If you disregard what many people suggest and don't get an i3 or i5 processor, and instead get an i7 or i9 or any of the threadripper and other higher end consumer chips--you're stand a much better chance (using absolutely no specfic part numbers as a basis for reference in my example here) to have a system that can run everything really well, and *keep doing so* even when you have to replace th GPU later.
If you get an emachine with some hot rod colored video card with flame decals on it, you may not have the same experiences, and end up posting somewhere later that the fps isn't so great despite having a "good computer." Yes, it's good for the price, but perhaps not good for the game settings chosen.

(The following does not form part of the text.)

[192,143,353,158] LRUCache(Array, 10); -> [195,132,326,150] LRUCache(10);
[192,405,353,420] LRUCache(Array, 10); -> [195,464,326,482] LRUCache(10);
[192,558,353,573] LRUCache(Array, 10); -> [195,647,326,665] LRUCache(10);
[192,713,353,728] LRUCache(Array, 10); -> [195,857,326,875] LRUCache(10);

Anyway, the heaven and other benchmarks are really good ways to determine what you have, what other people have (what's common) and then for your own purposes, custom settings to see what it is that you have and how far it can take you with the settings you want.
So, mr. wisman -- I think you're right. One has to approach a card with the actual desires one has. If you dismiss a toyota prius as being a bad car because it isn't as fast off-the-line as the corvette it is compared against, you'd be considered a bad reviewer that isn't taking into account the various differences in the cars and focusing on the strong points of the highest end card. It is somewhat worse when you consider that many review sites receive hardware for free in exchange for positive reviews.
If you find a site that buys their own stuff, they won't make mistakes like what you cite--they will tailor the review for the audiences that would be actually buying in the price range of that card, and further, would provide a comparison of higher and lesser priced cards as a means of comparison, and not as a means of belitting the person that can't run everything on ultra.